Monday, October 10, 2016

Journal Five-Young

Part I
     I've enjoyed Holding On immensely! I love all of the profiles and what they have to say. However, if I were to choose two profiles to remember forever, they would be Louise H. Greving, from the Grotto of Redemption, and the castle builder, Jim Bishop.
     These profiles struck me, even more so than all of the others, because they both had a message that scared me. Father Greving dedicated himself to a single project for his entire life. I personally have yet to find something that has inspired that type of dedication in me, and that is the part that scares me. I fear that I will never find my calling like that, that I will never find something to dedicate my whole life to. Jim Bishop had also found something to dedicate his life to, but his message scared me in a different way.
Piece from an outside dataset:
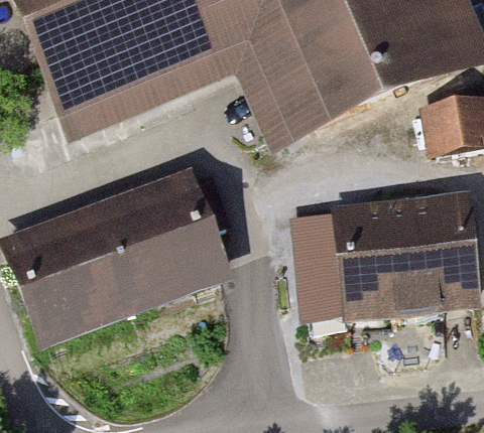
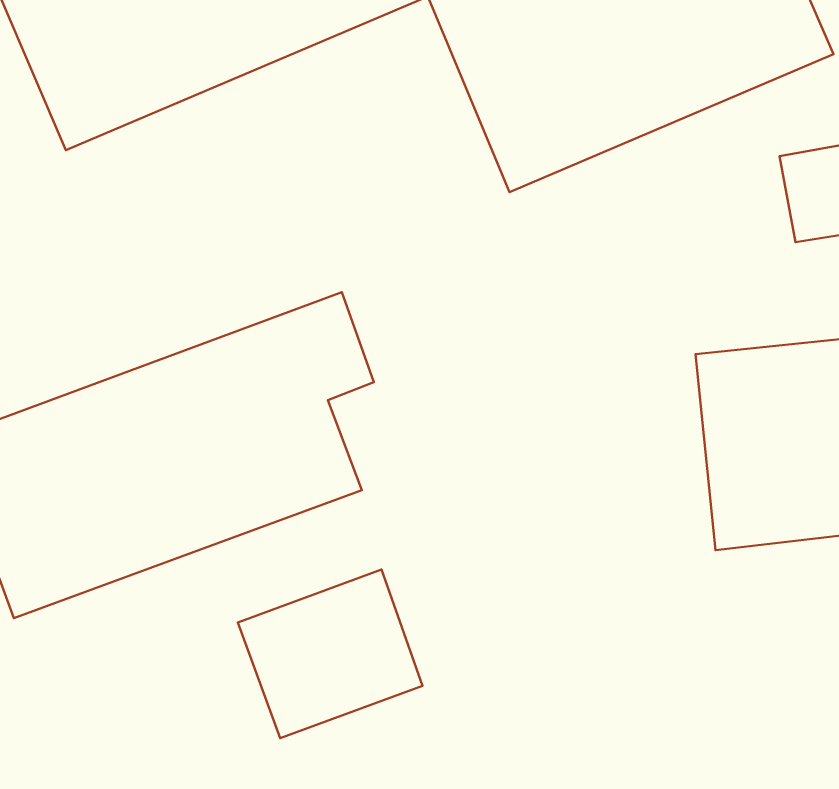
building: [295,213,396,321] -> none
building: none -> [238,569,423,738]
He admitted that he may never finish his project, and that terrifies me. I could not imagine putting all of my time, effort, and money into something and never seeing my vision fulfilled.
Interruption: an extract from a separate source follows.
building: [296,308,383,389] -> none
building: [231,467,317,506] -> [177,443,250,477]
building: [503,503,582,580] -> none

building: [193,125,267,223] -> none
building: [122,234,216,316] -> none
     These profiles spoke to me about dedication and sacrifice. The fact that both of these men had found their calling inspires fear and a touch of jealousy in me. I've never experienced that feeling of being completely consumed by a drive or desire to make something. And that fact that both of them knew that they might never accomplish their goals struck me as both terrifying and amazing. Even the possibility of failure did not stop them from pursuing their dreams,

Part II
     It was difficult for me to pick just one picture that I liked the most out of this book. It came close, but I chose Dixie Evans' picture. I loved the composition of it. She is dressed in a saucy gown (which, frankly, emphasized the weightiness of her breast) with a boa around her shoulders, leaning up against a wrought iron frame. Her outfit was simply wonderful, so appropriate for her line of work. The boa and the lusty look on her face hark to the old glamour of her life. I think it was a wonderful idea to have her stand slightly to the side so that the viewer could see the filigree of the iron frame--the design highlighted her femininity. I thought that the background, the barren-looking, shrubby wasteland desert, created an intriguing juxtaposition to her glamorous pose. It made me think how she is past her dancing glory days now that she is older. But, she still stands out as a sex symbol in the midst of that dusty landscape.
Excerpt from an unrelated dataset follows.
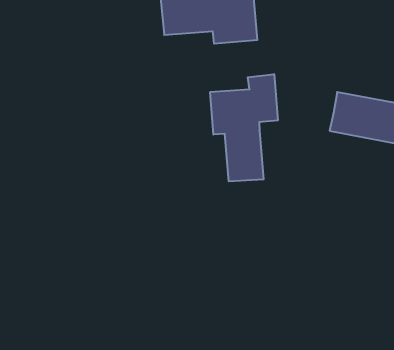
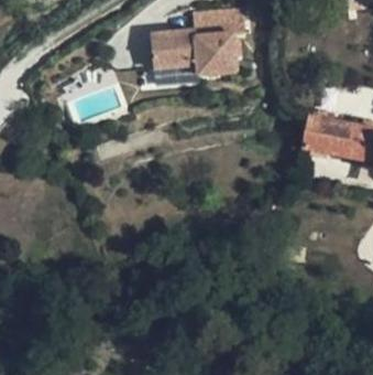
building: [210,74,278,181] -> none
     I just have to mention my runner ups for favorite picture: Percy Brigham and Jim Bishop. For Brigham, I loved that they used his profile, which is so dynamic and powerful, and the majestic lighting was perfect. I was fond of the wood paneling on the ceiling too. For Bishop's picture, I loved the lines he cut against the sky as he stood on the top of his castle. If you look closely, you can see the designs on the bricks around the top of the tower, which speaks to how much love and detail he put into his work. The photographer left enough room to see a sweeping slope of a mountain on the side which really gave the picture majesty.